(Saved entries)
______

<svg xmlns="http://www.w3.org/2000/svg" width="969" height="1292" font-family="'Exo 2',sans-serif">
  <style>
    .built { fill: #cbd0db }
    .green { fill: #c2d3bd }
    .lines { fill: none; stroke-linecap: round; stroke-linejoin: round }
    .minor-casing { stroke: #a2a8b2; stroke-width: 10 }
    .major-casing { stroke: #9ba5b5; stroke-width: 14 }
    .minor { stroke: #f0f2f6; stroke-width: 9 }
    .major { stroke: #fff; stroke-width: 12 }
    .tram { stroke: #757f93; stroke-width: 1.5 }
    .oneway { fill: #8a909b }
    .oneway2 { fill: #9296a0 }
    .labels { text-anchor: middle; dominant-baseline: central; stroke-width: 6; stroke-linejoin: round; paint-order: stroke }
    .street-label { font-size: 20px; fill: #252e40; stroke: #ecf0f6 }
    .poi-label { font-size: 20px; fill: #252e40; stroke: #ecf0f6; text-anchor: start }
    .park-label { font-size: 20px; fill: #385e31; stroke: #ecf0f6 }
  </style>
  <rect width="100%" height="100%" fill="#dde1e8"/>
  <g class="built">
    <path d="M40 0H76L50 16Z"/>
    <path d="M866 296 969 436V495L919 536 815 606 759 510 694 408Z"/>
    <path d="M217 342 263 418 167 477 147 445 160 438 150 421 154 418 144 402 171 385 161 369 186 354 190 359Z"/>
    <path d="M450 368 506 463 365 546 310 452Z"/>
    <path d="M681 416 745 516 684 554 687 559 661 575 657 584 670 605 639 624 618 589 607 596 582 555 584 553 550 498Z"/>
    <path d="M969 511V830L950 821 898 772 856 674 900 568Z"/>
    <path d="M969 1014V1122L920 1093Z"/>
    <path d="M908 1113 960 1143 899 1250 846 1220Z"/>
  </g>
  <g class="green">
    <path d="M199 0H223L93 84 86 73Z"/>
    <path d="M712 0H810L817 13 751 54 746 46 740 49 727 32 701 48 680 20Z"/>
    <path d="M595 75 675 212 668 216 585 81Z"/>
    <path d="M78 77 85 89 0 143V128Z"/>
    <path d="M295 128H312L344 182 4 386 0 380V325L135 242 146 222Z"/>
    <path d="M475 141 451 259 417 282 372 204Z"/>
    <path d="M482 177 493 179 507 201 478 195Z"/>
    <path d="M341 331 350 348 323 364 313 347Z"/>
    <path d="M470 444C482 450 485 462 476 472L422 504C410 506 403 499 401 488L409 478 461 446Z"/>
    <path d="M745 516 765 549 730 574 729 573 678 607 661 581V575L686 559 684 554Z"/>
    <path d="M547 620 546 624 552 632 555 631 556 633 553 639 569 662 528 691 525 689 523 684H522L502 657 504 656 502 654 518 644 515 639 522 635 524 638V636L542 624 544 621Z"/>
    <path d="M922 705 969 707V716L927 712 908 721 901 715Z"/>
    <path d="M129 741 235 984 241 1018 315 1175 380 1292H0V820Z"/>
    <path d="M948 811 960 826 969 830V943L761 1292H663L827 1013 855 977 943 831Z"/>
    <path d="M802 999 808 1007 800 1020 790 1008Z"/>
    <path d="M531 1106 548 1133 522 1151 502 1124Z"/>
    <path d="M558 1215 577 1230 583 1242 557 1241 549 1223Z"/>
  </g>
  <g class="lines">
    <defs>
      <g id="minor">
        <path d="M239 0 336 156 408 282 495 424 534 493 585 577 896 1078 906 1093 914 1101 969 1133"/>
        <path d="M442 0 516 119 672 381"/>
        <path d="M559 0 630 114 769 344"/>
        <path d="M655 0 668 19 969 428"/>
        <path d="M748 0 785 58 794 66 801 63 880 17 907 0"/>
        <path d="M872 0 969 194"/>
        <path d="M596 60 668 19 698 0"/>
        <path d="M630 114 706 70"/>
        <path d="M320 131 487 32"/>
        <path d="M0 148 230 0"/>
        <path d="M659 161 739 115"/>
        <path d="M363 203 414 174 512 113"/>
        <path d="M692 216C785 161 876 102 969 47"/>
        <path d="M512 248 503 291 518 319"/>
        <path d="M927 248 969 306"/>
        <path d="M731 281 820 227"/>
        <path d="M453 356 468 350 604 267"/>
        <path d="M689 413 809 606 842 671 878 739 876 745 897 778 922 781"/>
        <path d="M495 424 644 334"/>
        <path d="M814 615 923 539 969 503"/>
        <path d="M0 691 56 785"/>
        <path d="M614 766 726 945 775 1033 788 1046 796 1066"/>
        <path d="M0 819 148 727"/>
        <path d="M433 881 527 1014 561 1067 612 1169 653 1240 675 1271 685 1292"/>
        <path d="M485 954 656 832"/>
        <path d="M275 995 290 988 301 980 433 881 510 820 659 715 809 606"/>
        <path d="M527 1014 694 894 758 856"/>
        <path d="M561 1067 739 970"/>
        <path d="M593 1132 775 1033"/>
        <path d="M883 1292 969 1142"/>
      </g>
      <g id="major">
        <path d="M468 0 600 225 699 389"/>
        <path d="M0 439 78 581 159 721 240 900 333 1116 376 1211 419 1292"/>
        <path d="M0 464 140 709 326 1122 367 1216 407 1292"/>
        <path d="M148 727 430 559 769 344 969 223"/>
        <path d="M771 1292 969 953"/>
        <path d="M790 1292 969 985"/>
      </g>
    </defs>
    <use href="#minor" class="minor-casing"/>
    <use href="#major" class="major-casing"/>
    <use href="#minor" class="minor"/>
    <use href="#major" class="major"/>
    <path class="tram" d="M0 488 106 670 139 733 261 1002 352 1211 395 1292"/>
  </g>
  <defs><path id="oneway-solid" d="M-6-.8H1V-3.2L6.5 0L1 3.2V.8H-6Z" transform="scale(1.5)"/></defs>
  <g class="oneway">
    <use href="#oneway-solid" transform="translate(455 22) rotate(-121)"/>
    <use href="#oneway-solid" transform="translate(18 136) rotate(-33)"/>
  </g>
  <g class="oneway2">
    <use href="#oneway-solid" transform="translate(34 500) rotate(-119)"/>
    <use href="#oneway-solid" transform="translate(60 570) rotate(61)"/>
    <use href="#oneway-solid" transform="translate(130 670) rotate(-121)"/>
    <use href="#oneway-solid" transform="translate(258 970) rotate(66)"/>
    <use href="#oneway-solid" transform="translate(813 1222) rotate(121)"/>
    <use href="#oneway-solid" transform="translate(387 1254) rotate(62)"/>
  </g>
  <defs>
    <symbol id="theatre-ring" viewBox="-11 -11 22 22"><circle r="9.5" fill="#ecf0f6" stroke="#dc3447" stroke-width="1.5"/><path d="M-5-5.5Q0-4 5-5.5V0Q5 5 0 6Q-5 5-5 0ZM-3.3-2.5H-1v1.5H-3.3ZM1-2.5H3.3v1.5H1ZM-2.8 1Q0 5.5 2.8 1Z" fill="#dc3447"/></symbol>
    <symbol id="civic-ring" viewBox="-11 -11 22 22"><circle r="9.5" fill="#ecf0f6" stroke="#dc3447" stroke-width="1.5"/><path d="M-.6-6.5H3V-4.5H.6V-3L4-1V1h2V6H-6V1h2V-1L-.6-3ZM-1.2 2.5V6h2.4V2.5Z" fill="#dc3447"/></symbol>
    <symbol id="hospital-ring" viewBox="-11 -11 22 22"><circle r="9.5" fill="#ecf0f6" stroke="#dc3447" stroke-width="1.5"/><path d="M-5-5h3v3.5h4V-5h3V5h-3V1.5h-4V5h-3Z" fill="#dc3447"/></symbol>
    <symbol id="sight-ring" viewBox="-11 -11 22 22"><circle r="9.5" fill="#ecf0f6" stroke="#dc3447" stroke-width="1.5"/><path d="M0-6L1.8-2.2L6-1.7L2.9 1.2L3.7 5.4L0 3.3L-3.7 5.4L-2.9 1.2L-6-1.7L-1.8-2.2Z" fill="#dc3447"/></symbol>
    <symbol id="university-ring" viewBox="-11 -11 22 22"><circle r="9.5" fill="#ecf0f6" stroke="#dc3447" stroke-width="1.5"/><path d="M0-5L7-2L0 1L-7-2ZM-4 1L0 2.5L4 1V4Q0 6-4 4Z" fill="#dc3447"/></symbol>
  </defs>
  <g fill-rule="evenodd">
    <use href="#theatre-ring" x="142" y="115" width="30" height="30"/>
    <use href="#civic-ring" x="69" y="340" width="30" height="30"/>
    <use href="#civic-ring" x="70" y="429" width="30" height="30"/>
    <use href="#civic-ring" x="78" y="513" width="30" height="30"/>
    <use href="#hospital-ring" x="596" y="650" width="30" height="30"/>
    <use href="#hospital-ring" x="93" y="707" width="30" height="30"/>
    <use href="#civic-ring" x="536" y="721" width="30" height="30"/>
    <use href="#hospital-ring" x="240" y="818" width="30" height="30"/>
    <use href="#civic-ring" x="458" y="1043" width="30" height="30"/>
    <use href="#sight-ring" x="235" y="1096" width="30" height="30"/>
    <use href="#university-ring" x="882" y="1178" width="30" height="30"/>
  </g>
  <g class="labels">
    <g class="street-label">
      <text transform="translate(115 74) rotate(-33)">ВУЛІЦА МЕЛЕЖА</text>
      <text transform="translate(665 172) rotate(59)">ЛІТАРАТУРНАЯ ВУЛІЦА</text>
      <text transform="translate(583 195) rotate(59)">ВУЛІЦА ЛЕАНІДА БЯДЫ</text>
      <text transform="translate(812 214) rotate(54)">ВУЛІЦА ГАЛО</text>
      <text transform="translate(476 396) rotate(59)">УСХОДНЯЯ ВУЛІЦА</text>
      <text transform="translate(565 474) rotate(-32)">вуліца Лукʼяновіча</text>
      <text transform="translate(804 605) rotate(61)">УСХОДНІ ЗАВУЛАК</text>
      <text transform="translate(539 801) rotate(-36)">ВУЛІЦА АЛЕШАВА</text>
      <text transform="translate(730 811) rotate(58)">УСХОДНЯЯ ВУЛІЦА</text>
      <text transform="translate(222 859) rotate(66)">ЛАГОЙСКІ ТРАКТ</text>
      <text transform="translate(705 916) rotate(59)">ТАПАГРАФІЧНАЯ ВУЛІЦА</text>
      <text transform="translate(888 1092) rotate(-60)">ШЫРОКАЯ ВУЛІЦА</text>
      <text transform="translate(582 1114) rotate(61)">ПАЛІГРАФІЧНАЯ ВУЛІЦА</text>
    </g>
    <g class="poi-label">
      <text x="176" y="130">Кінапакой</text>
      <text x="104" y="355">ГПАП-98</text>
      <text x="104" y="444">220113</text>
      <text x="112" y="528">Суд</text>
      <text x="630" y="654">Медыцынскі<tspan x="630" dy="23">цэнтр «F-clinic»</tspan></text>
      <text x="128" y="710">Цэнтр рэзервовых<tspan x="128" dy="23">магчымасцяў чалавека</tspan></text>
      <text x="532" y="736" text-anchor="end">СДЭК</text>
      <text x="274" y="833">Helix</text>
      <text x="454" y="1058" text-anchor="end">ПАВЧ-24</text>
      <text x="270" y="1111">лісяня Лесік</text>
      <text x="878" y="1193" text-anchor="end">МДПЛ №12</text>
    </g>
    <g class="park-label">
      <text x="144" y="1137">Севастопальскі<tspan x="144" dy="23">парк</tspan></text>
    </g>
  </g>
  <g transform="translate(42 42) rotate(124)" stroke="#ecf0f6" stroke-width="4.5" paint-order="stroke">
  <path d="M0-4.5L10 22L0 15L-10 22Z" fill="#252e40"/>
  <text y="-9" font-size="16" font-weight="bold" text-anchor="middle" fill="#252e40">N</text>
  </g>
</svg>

______

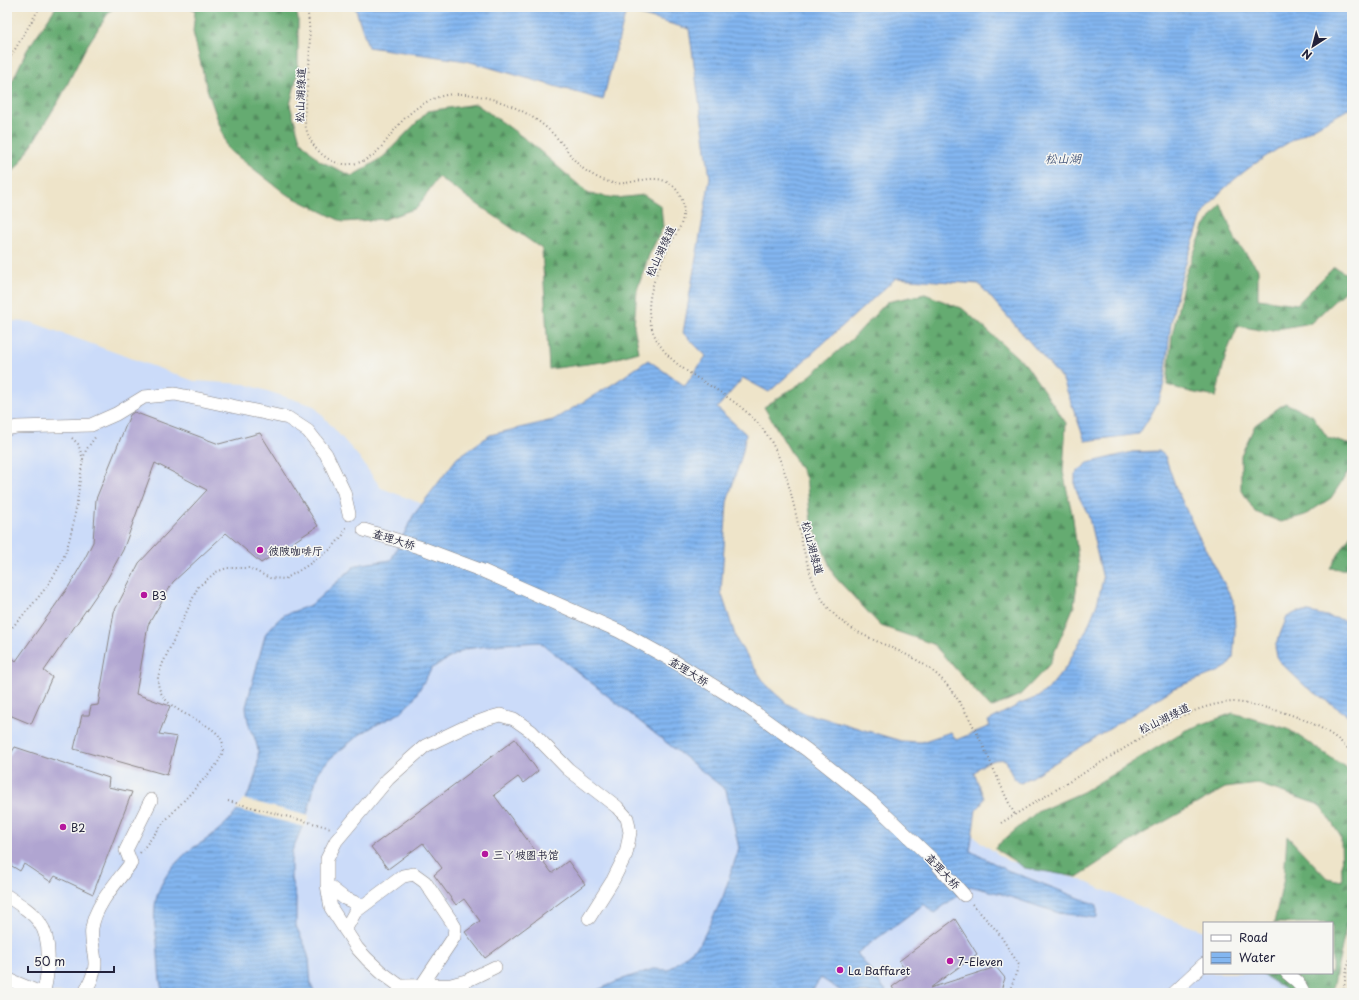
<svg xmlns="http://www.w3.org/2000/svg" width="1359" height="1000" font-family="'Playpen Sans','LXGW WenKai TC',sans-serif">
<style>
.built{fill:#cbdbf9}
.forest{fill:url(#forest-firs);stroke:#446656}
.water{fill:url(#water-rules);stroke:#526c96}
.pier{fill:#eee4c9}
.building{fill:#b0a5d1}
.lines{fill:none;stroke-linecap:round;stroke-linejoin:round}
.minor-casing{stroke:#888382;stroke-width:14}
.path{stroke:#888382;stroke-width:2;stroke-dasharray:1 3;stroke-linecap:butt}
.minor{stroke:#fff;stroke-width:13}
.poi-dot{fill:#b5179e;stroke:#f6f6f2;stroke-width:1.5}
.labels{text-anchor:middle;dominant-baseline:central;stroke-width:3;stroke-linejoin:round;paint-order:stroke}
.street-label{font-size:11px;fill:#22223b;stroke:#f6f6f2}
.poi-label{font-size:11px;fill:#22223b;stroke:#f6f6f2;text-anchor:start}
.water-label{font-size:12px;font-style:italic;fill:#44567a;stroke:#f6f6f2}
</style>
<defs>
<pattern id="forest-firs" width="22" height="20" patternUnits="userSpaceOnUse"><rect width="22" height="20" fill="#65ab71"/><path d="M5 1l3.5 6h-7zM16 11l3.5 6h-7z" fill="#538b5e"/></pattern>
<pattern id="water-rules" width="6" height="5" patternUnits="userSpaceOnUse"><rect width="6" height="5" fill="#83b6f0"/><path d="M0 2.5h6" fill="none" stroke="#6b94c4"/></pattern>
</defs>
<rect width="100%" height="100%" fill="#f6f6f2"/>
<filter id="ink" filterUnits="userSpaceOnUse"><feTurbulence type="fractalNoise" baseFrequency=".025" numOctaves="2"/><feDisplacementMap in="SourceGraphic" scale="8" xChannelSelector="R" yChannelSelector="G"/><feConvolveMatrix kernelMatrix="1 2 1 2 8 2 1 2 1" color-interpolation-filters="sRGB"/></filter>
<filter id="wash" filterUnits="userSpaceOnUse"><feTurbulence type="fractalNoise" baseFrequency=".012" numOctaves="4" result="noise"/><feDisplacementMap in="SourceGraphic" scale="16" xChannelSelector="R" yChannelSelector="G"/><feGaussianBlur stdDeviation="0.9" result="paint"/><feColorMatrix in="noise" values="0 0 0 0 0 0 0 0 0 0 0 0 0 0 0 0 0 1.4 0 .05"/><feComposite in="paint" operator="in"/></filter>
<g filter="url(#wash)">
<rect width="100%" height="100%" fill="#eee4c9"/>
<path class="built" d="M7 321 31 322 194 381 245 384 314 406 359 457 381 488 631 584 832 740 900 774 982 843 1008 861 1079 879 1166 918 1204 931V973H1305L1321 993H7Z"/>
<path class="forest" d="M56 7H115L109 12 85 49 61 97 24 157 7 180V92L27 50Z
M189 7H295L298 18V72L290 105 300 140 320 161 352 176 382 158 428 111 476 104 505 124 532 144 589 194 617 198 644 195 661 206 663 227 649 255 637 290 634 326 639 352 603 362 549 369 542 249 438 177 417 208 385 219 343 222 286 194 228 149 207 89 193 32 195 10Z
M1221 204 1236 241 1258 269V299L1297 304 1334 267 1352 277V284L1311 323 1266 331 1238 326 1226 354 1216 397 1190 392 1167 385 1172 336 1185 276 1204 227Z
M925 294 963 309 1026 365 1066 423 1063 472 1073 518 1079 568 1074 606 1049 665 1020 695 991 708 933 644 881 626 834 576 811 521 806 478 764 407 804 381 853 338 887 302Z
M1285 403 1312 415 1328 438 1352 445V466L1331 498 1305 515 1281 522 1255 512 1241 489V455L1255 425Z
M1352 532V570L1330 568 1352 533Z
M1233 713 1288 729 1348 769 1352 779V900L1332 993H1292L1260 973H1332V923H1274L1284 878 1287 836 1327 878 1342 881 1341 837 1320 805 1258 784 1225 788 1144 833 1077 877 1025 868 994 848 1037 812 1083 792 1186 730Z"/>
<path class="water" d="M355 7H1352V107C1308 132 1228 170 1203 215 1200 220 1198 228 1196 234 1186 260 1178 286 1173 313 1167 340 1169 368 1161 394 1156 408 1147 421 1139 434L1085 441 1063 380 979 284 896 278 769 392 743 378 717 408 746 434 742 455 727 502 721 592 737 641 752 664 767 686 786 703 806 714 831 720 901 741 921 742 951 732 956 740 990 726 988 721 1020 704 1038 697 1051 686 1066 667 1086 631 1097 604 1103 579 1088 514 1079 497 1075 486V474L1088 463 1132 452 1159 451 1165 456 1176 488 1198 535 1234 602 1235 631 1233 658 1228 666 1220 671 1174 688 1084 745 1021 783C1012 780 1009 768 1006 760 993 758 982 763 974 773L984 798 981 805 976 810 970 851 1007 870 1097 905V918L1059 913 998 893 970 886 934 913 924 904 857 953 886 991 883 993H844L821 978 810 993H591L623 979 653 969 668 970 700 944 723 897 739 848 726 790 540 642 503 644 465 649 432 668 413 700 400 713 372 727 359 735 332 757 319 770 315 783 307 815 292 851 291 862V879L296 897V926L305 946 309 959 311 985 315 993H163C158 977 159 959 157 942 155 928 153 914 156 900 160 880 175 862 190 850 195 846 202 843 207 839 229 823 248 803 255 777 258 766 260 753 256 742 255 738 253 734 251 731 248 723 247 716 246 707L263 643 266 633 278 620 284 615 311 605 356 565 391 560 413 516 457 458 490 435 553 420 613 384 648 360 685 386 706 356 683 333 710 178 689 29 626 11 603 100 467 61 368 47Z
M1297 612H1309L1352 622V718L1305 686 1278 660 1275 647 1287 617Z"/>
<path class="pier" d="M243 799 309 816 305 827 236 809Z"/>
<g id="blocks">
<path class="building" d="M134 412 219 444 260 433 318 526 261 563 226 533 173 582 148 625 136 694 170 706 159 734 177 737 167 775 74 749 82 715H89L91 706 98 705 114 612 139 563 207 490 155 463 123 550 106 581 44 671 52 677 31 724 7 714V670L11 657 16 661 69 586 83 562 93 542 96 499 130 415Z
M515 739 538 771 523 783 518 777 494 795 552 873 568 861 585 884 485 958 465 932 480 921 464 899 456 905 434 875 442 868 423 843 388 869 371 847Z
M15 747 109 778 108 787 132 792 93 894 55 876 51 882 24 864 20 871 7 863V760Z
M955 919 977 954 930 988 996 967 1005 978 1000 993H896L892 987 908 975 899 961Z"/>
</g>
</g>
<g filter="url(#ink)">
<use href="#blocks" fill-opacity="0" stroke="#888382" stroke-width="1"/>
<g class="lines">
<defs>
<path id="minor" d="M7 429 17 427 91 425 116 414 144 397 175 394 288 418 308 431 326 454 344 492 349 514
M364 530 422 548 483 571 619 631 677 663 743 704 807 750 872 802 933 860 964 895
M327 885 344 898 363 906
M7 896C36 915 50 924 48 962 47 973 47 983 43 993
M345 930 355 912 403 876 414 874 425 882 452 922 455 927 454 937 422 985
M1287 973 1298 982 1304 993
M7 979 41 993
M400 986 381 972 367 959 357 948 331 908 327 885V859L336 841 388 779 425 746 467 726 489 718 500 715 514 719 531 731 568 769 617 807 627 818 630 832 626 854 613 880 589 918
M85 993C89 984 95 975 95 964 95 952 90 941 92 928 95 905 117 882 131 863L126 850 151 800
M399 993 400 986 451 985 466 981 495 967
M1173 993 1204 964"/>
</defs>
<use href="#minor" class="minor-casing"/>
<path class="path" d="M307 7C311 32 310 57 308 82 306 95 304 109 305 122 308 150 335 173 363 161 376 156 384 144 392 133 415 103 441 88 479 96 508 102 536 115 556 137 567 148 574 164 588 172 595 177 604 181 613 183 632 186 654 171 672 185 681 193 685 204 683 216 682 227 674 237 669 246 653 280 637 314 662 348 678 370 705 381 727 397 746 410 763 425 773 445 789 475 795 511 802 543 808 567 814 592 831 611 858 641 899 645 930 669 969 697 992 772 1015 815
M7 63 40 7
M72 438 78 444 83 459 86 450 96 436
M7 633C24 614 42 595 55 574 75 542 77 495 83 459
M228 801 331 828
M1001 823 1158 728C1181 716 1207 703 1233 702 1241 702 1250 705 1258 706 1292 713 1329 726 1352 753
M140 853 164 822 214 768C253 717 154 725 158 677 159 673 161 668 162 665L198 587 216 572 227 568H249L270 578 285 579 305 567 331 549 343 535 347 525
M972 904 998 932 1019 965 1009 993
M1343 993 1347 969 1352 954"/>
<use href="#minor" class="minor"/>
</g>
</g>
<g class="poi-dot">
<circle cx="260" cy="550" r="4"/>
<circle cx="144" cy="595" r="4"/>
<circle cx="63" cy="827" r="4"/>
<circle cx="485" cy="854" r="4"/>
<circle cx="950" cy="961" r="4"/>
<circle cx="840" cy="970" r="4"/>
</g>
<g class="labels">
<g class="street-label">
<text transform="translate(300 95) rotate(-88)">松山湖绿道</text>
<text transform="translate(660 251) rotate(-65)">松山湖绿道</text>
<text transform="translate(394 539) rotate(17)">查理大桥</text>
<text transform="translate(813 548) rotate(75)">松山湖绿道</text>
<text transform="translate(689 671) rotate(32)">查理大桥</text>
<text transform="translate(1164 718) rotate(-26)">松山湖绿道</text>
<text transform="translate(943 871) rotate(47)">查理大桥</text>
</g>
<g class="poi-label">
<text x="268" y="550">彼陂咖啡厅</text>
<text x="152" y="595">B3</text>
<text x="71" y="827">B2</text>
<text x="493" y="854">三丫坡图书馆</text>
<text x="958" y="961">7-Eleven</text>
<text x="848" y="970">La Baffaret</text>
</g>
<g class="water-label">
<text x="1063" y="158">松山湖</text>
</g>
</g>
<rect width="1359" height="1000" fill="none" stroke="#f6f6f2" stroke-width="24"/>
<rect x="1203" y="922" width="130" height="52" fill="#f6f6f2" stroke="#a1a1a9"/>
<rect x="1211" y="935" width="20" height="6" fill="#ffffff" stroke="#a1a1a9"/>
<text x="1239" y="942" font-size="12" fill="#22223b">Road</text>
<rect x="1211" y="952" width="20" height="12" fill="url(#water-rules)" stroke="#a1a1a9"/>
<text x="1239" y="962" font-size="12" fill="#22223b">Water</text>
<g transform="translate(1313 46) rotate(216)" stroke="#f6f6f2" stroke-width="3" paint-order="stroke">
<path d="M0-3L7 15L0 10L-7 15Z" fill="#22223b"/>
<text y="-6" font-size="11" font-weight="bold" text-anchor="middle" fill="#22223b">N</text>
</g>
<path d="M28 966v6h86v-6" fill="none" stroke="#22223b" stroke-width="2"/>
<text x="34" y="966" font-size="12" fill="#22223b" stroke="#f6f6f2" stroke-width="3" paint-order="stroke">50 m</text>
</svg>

______

= What to do =
Could you reproduce, exactly, every line above from the line with "#a2a8b2; stroke-width: 10" to the line with "middle; dominant-baseline: central;", and no other line? Both ends count.

= Exercise solution =
    .minor-casing { stroke: #a2a8b2; stroke-width: 10 }
    .major-casing { stroke: #9ba5b5; stroke-width: 14 }
    .minor { stroke: #f0f2f6; stroke-width: 9 }
    .major { stroke: #fff; stroke-width: 12 }
    .tram { stroke: #757f93; stroke-width: 1.5 }
    .oneway { fill: #8a909b }
    .oneway2 { fill: #9296a0 }
    .labels { text-anchor: middle; dominant-baseline: central; stroke-width: 6; stroke-linejoin: round; paint-order: stroke }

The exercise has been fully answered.